Researchers use strain to engineer first high-performance, two-way oxide catalyst
Catalysts make chemical reactions more likely to occur. In most cases, a catalyst that's good at driving chemical reactions in one direction is bad at driving reactions in the opposite direction. However, a research team led by the Department of Energy's Oak Ridge National Laboratory has created the first high-performance, two-way oxide catalyst and filed a patent application for the invention. The accomplishment is reported in the Journal of the American Chemical Society.
The researchers made a thin film of transition metal oxide through heteroepitaxy, which grows one material on a substrate with different lattice spacing. The lattice mismatches introduce strain into the system. The strain changed the film's electronic structure without altering its chemical composition, creating a catalyst better at driving chemical reactions.
The discovery may guide the development of new material systems for electrochemistry. Energy storage devices, such as fuel cells and rechargeable batteries, convert chemical energy into electricity through a chemical reaction. Catalysts accelerate this process, making it more efficient. In particular, an oxygen reduction catalyst extracts electrons from oxygen molecules, while an oxygen evolution catalyst drives the reaction in the opposite direction. Catalytic reactions that proceed in both directions are required for charging and discharging of regenerative energy storage devices.
"We found a catalyst that is very good at driving both the opposing oxygen evolution reaction and the oxygen reduction reaction," said senior author Ho Nyung Lee of ORNL's Materials Science and Technology Division.

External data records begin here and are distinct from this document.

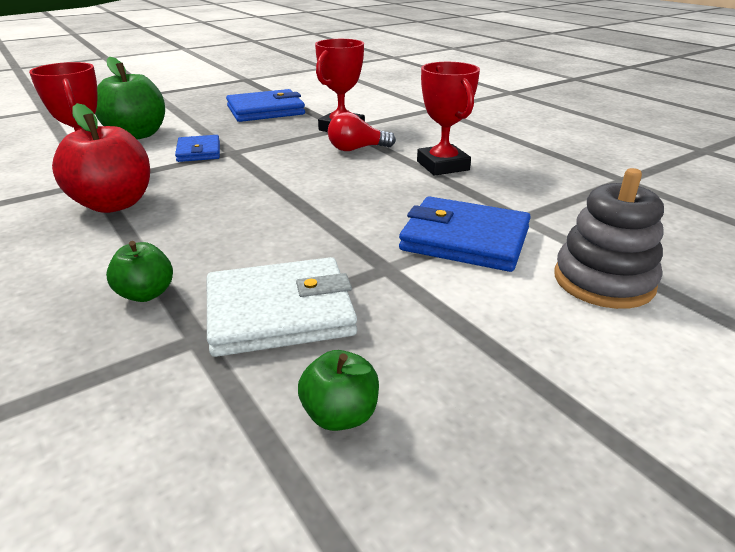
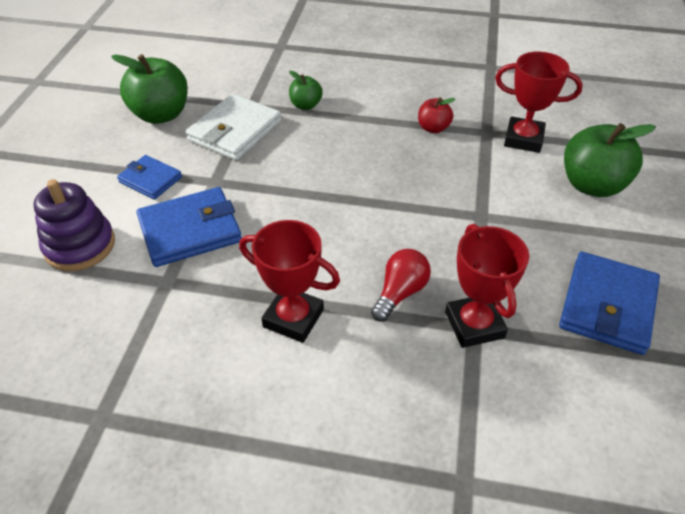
camera: 135 degrees right, 15 degrees up
(114, 204) = (433, 128): red apple -> red apple, size x0.53
(199, 152) = (502, 199): blue wallet -> blue wallet (150, 180)
(340, 415) = (161, 114): green apple -> green apple, size x1.88
(603, 281) = (80, 246): grey stacking toy -> purple stacking toy

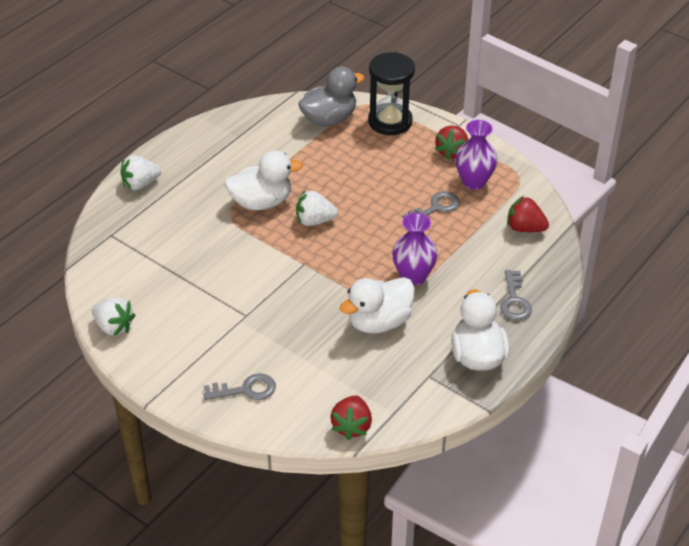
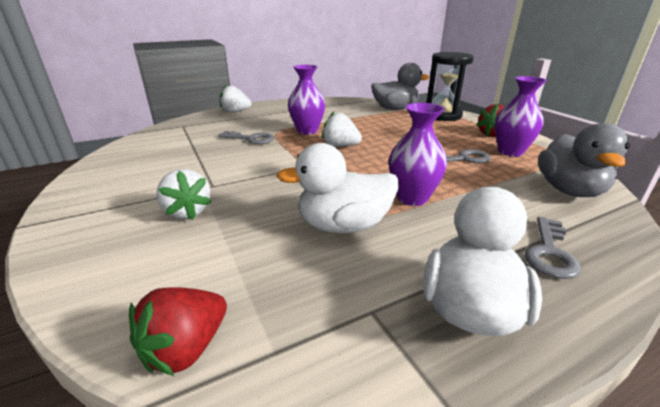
camera: 25 degrees right, 15 degrees down
(114, 327) = (99, 166): white strawberry -> white strawberry (187, 212)
(246, 389) = (122, 246): grey key -> grey key (251, 139)
(261, 202) = (307, 131): white duck -> purple vase
(525, 228) = (569, 190): red strawberry -> grey duck

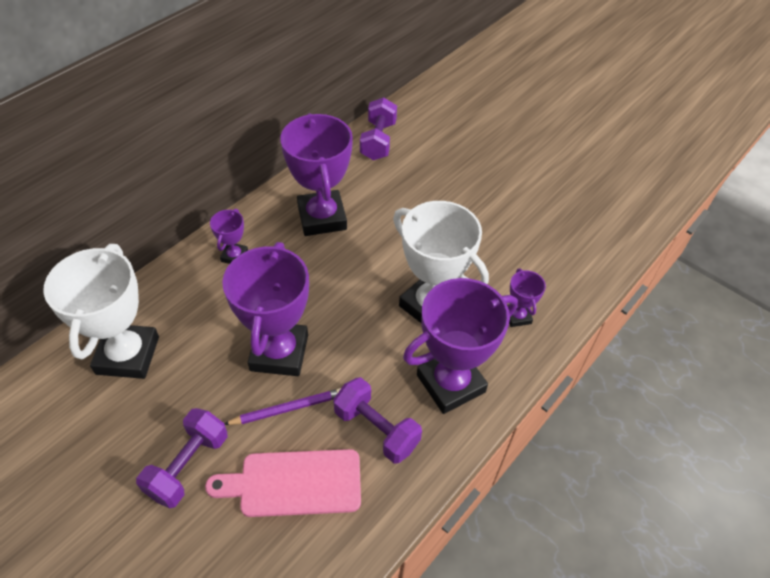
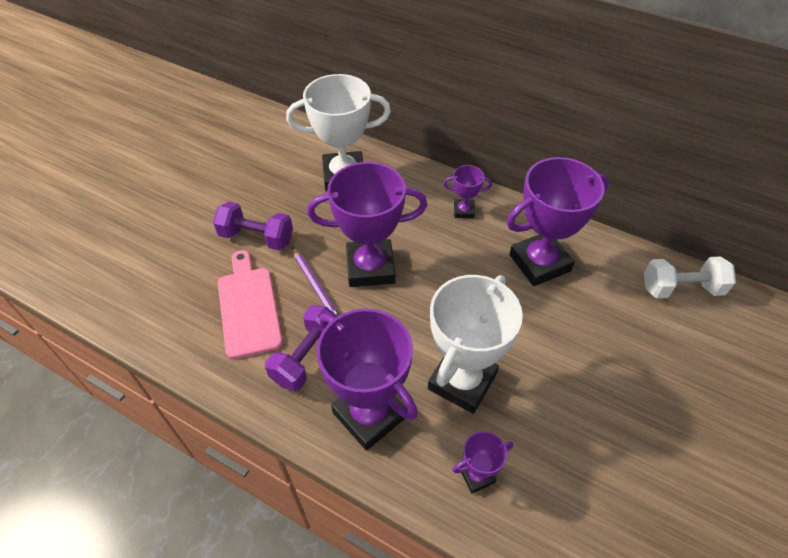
camera: 80 degrees right, 0 degrees up
(378, 141) = (681, 289): purple dumbbell -> white dumbbell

Oxide materials are workhorses of energy generation and storage. Several oxide materials contain transition metals, which can easily exchange electrons. Studies have shown that straining of oxide thin films improves their ability to conduct ions, but few studies have explored the effect of strain on catalysis in oxide thin films. The researchers studied lanthanum nickelate, an oxide system with an electronic structure that can facilitate peak catalytic performance.

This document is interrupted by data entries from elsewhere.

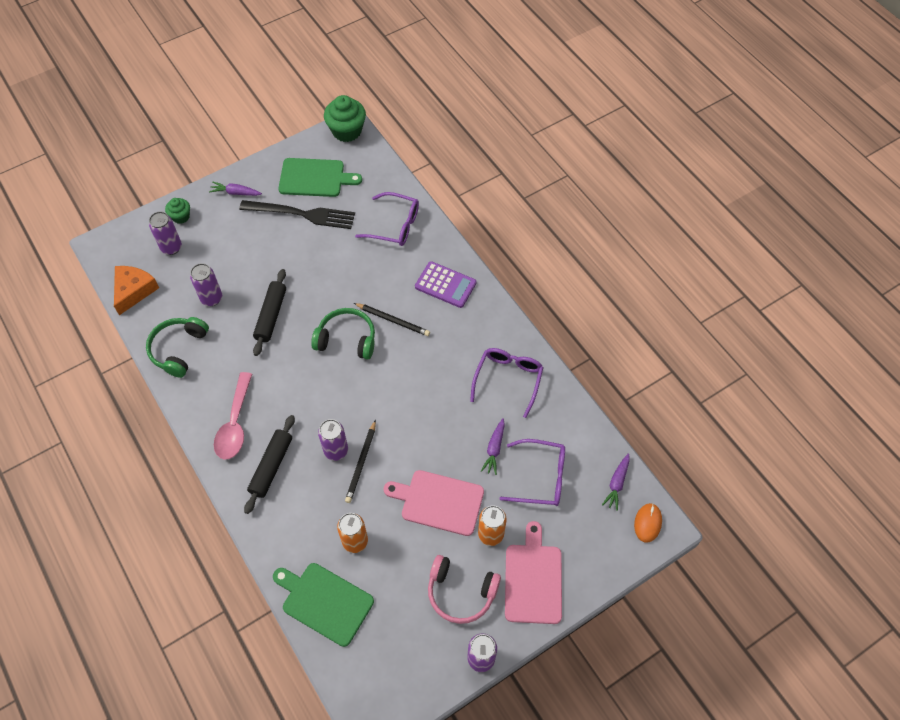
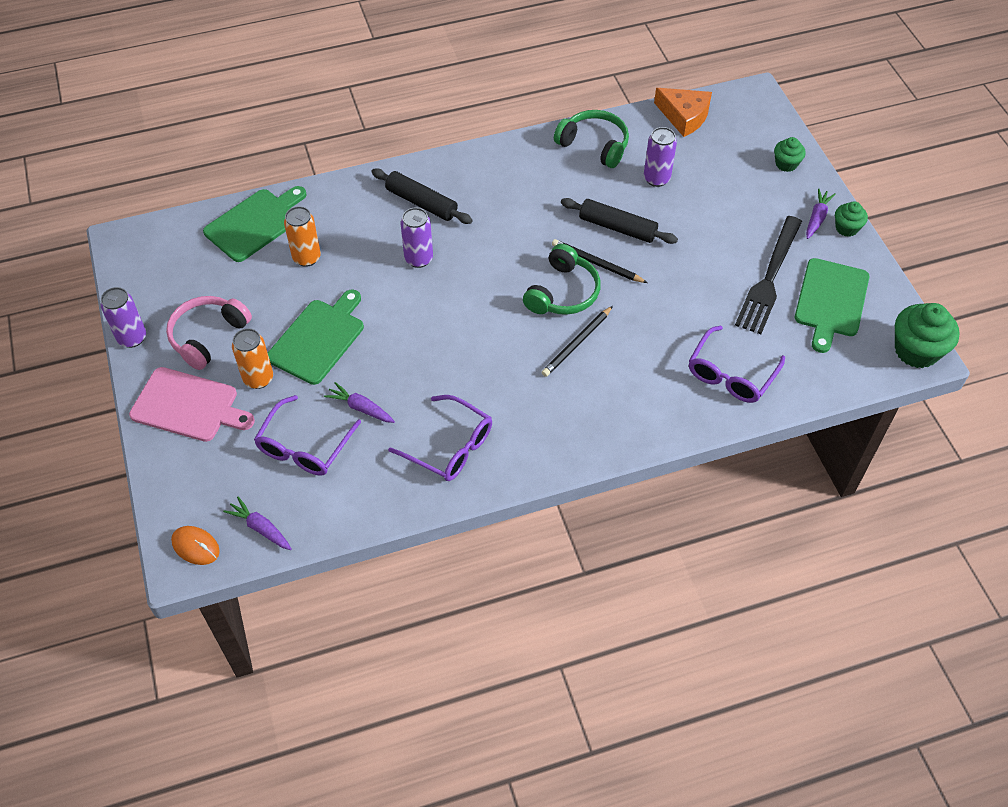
camera: 105 degrees right, 5 degrees down
(171, 247) = (740, 152): purple can -> none
(235, 424) = (484, 180): pink spoon -> none
(242, 175) = (846, 228): none -> green cupcake
(361, 463) = (394, 278): black pencil -> black pencil (597, 263)
(439, 502) = (318, 339): pink cutting board -> green cutting board
(445, 285) = (617, 411): purple calculator -> none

"It had not been known that oxides can perform as well as noble metals as bifunctional catalysts," said Lee. He focuses on controlling orbitals, bands of electrons spinning around the nucleus that underpin interactions between atoms, to develop functional materials. "Perovskite oxides with strongly correlated electrons are robust under harsh chemical environments and fairly inexpensive compared to noble metal catalysts." The performance of the new catalyst was better than that of platinum, a noble metal that is known to excel at driving both oxygen evolution and reduction reactions. Though nickelates can exceed the performance of platinum in one catalytic direction, they perform poorly in the other, limiting their bifunctionality. Strain engineering in this study has enhanced their performance in both directions, fulfilling the goal of surpassing well-known catalysts such as platinum in bifunctionality.
"For a reaction to occur, you have to make bonds and break bonds," said ORNL's Daniel Lutterman, who assisted catalytic testing along with Zhiyong Zhang. "That's very much dependent upon the energy of these orbitals and how well they're able to overlap with the orbitals of the small molecules that are coming to the surface. By affecting those energies through strain, we're affecting that bond-making and bond-breaking process."

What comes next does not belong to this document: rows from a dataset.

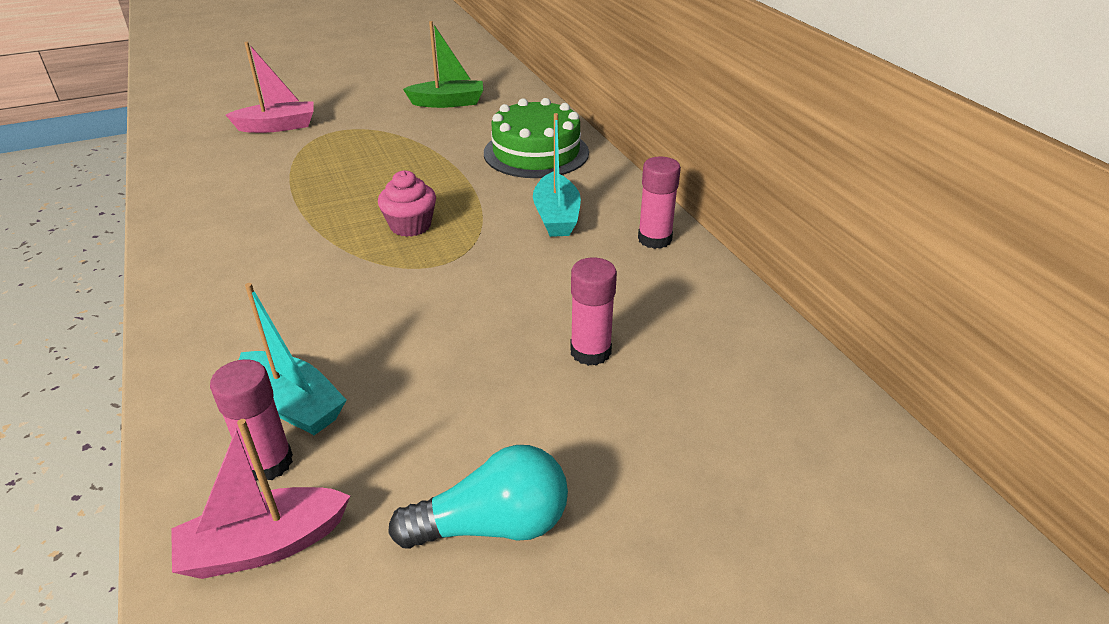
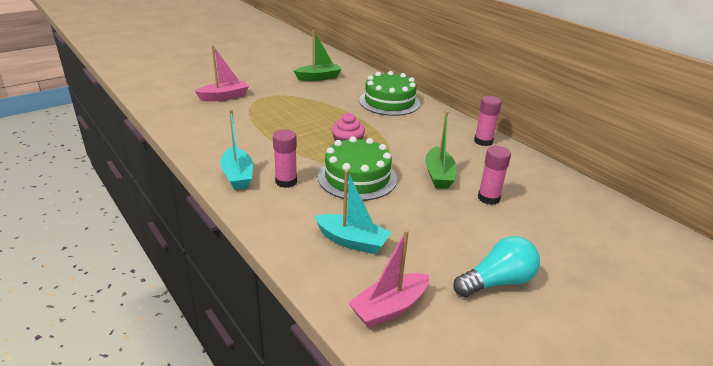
camera: 15 degrees left, 5 degrees down
(268, 463) = (360, 270): pink glue stick -> pink glue stick (286, 181)
(385, 286) = (357, 178): none -> green cake
(529, 296) = (438, 175): none -> green boat
(556, 216) = (424, 134): turquoise boat -> turquoise boat (237, 175)

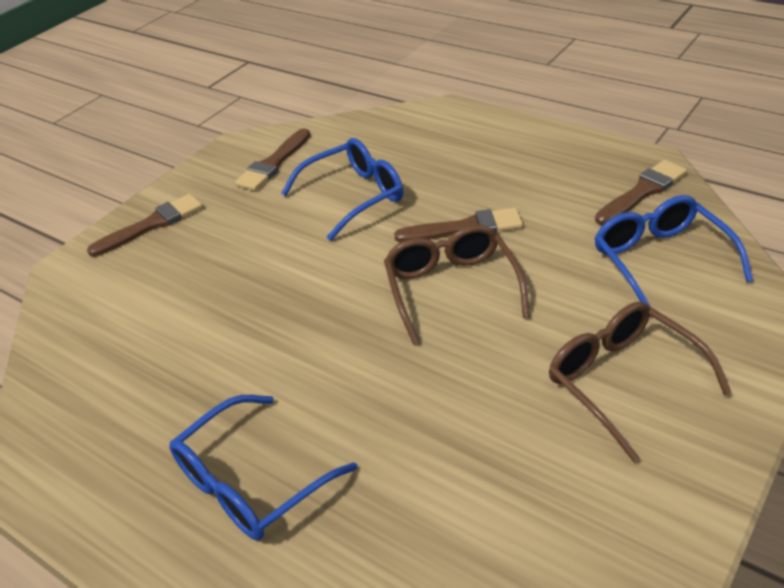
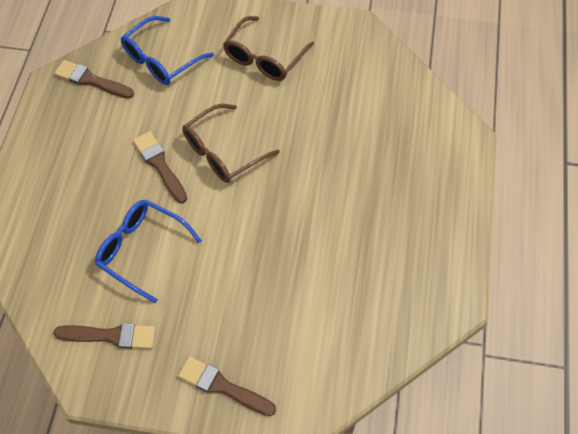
camera: 120 degrees left, 20 degrees up
(251, 482) = (403, 188): blue glasses -> none

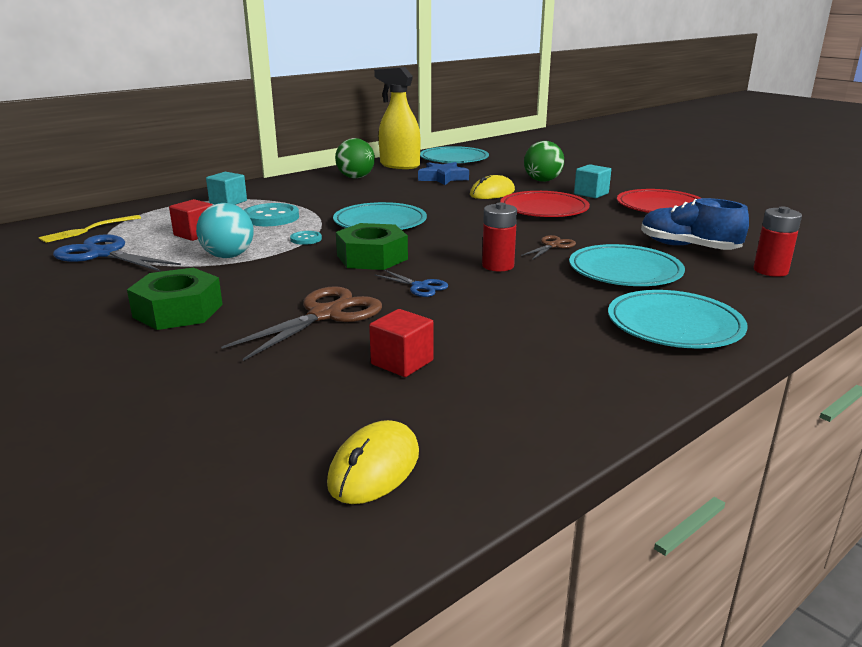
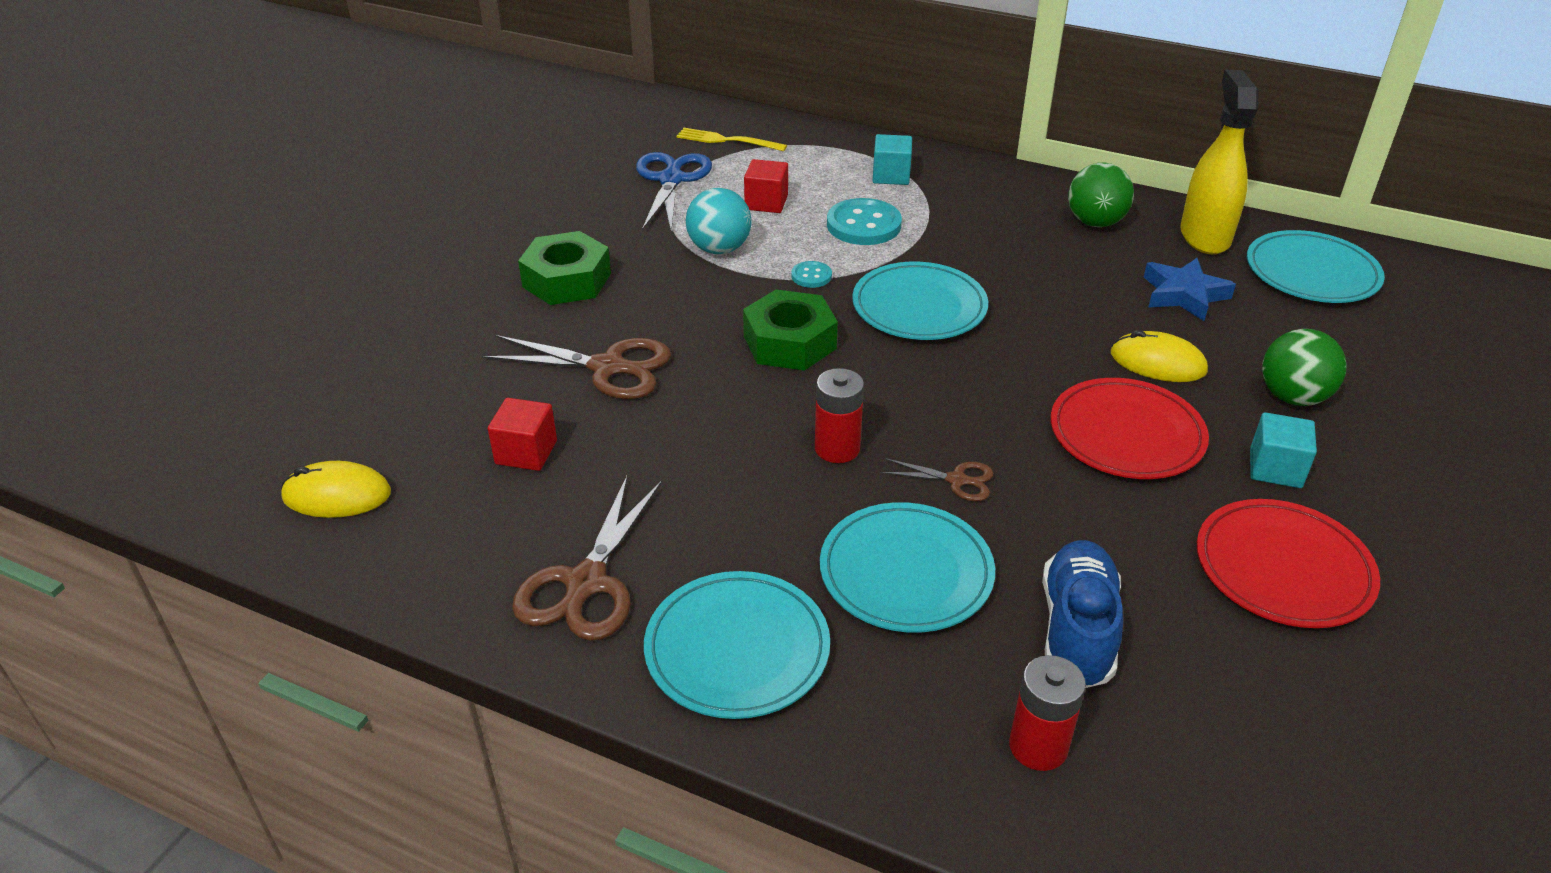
camera: 65 degrees right, 15 degrees up
(420, 286) = (724, 406): blue scissors -> none
(582, 362) = (586, 583): none -> brown scissors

The researchers were the first to probe strained layers of lanthanum nickelate as a bifunctional catalyst. While unstrained lanthanum nickelate is a catalyst on its own for oxygen evolution, the strained material is an even better catalyst, enabling oxygen reduction as well. "In general a catalyst lowers the activation barrier for a reaction to occur," Lutterman said. "If you lower it even further through strain, you're making a better catalyst. It's still the same material because it's a lanthanum nickelate, but because those bonds are elongated, it's an enhanced lanthanum nickelate."
Jonathan Petrie led the epitaxial synthesis of strained oxide materials and catalytic testing, and Tricia Meyer assisted thin film deposition using a technique that employs a high-power excimer laser to vaporize material and deposit it as high-quality thin films under precisely controlled conditions.
John Freeland of the Advanced Photon Source, a DOE Office of Science User Facility at Argonne National Laboratory, contributed soft X-ray absorption spectroscopy, a technique for understanding orbital structure changes, and related data analysis. Valentino Cooper of ORNL's Materials Science and Technology Division performed theory calculations.
"Both theory and experiment have long shown the importance of a specific orbital in defining catalytic activity on the surfaces of transition metals," Cooper said. "Here, using theory, we can give insights into how orbital splitting correlates with bifunctionality at oxide surfaces—which hadn't been seen before."
Straining thin films controls orbital splitting—the stretching of clouds of valence electrons. "On the surface of nickelate, you have one nickel atom at the center of a square of four oxygen atoms," Cooper said. "If you strain that square and push the oxygen atoms closer, then the nickel–oxygen bond becomes unstable. When an oxygen molecule comes in and wants to react with that surface, much less energy is needed to break the oxygen–oxygen bond in the oxygen molecule. In other words, the transition state for the reaction to proceed is lower in energy." This new insight into how strain can be used to tune orbital splitting opens the door to developing new strategies for catalyst design and innovation.
The title of the paper is "Enhanced bifunctional oxygen catalysis in strained LaNiO3 perovskites."